### Job
Which of the lines below contain the string "notes", with case counting? Copy each such line in full.

### Entries provided

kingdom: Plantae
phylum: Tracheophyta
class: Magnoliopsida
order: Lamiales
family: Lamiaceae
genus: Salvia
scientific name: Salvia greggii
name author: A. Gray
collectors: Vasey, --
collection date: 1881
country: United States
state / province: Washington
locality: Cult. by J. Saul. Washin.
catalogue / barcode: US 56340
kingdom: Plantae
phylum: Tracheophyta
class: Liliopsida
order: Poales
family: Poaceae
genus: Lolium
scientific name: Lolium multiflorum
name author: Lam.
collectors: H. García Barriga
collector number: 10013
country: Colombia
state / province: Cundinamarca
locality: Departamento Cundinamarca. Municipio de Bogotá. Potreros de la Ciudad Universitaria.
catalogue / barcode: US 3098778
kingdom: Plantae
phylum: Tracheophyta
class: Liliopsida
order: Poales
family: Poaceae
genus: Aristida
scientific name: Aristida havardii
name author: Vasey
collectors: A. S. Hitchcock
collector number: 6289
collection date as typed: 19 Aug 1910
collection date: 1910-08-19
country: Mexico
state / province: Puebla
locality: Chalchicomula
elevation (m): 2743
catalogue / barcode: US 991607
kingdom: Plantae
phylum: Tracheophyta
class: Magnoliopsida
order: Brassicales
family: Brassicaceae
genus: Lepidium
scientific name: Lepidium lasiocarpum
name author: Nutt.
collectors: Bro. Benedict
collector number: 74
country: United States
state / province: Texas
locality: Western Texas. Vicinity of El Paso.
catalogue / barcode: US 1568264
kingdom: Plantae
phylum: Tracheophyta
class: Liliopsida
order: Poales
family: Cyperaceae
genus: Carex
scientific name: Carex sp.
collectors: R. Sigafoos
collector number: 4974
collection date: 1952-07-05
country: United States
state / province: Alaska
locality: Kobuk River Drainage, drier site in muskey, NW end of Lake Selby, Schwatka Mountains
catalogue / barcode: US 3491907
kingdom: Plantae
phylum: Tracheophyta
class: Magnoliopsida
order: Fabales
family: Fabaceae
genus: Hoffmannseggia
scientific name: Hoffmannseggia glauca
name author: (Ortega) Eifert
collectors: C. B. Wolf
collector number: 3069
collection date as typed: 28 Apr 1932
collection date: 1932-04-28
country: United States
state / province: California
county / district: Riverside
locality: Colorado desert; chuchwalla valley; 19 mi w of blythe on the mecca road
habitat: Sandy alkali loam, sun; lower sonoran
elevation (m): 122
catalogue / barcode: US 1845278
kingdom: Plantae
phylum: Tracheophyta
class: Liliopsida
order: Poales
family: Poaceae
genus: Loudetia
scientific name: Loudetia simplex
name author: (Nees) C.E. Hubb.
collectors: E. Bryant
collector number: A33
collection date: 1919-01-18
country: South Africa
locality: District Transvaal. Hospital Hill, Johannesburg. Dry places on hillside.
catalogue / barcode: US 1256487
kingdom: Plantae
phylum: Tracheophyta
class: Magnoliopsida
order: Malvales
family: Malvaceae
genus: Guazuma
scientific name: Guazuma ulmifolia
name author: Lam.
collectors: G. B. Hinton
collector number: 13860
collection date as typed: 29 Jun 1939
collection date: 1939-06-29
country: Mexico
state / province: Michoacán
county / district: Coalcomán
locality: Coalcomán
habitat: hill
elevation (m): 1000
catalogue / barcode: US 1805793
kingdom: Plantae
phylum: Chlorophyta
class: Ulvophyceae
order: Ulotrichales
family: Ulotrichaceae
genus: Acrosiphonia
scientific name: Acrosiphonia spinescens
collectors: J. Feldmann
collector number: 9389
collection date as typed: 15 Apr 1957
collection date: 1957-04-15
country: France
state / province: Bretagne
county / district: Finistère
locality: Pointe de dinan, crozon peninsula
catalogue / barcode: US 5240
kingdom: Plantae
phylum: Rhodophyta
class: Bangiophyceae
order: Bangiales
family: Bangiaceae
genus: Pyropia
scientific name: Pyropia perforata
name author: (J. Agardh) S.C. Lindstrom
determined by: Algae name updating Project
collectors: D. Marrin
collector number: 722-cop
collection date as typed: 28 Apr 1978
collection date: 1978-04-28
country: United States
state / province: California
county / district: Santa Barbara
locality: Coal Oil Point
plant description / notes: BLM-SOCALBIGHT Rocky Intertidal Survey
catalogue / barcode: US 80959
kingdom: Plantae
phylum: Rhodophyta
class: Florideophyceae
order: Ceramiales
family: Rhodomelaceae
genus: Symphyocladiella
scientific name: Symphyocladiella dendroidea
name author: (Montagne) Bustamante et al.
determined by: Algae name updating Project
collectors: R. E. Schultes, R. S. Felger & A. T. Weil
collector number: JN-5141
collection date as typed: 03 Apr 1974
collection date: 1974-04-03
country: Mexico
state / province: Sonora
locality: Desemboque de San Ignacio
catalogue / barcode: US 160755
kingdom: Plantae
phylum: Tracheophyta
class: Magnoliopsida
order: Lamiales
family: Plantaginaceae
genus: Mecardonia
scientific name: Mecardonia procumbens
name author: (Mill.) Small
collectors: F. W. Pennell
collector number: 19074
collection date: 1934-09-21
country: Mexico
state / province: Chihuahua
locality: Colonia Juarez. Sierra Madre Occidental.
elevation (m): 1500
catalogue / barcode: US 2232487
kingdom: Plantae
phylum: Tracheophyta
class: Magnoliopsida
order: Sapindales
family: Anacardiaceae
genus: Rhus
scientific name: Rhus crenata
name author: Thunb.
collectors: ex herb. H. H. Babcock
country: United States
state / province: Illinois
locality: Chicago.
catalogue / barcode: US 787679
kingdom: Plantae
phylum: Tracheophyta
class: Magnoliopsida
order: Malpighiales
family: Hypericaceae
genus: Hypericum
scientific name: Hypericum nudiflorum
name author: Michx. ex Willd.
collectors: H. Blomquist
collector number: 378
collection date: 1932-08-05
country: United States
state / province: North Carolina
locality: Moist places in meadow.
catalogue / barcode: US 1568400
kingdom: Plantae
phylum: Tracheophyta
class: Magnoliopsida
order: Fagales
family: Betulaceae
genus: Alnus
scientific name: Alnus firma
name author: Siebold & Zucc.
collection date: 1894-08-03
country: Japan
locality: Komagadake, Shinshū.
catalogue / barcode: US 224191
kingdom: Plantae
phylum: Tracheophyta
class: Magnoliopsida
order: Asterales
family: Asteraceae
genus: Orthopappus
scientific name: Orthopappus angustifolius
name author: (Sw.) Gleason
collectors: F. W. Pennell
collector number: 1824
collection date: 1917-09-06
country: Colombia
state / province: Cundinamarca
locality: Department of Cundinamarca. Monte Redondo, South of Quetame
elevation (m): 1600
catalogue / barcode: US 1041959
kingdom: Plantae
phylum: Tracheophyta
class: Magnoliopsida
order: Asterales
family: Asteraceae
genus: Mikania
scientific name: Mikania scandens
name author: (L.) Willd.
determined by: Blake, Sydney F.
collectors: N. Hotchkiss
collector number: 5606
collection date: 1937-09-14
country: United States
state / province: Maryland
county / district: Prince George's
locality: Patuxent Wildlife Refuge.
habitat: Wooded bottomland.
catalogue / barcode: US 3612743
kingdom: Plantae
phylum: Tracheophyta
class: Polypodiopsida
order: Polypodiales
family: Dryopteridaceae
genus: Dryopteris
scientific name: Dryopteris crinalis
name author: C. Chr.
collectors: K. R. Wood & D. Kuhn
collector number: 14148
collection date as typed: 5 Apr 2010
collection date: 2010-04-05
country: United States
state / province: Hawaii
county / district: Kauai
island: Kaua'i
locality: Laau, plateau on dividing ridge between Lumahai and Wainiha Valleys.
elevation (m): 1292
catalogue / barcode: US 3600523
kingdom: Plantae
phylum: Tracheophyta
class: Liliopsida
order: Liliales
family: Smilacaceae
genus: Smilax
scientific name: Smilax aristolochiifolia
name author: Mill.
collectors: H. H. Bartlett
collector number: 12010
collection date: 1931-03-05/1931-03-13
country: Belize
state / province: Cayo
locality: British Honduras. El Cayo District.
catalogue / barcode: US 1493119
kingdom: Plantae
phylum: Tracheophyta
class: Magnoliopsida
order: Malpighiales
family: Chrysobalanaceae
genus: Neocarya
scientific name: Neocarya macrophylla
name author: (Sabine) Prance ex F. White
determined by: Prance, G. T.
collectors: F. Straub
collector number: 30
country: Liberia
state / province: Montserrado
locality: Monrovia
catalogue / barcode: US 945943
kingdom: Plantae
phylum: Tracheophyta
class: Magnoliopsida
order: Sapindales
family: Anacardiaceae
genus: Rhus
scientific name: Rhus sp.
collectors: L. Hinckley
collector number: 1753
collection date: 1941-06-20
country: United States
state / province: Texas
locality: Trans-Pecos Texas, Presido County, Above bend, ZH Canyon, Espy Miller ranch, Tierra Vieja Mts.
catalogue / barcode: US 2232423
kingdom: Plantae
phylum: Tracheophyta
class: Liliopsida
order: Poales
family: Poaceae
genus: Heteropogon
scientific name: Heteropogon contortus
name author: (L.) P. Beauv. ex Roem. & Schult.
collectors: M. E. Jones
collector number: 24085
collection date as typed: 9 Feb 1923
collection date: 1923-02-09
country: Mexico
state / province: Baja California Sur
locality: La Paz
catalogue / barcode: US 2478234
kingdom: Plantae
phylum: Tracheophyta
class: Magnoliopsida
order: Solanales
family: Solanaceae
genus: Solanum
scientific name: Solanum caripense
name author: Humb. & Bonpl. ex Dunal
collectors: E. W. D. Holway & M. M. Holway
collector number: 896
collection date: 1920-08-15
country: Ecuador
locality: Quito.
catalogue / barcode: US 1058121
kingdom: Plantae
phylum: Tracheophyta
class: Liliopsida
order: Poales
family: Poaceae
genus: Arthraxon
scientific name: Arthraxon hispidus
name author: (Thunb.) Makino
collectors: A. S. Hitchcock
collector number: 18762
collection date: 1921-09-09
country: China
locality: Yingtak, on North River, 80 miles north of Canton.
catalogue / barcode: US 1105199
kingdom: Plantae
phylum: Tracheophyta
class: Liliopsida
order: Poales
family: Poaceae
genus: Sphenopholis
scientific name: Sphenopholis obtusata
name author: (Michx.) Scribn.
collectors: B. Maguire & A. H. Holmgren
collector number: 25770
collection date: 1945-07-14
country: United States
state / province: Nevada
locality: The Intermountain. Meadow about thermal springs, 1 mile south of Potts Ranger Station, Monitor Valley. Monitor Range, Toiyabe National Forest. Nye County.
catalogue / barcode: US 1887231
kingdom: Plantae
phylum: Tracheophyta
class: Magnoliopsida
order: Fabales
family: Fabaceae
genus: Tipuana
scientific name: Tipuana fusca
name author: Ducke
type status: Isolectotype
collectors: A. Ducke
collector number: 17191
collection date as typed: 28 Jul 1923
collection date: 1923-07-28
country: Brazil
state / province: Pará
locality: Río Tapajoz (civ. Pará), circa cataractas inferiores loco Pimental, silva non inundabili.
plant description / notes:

### Exercise answer
plant description / notes: BLM-SOCALBIGHT Rocky Intertidal Survey
plant description / notes:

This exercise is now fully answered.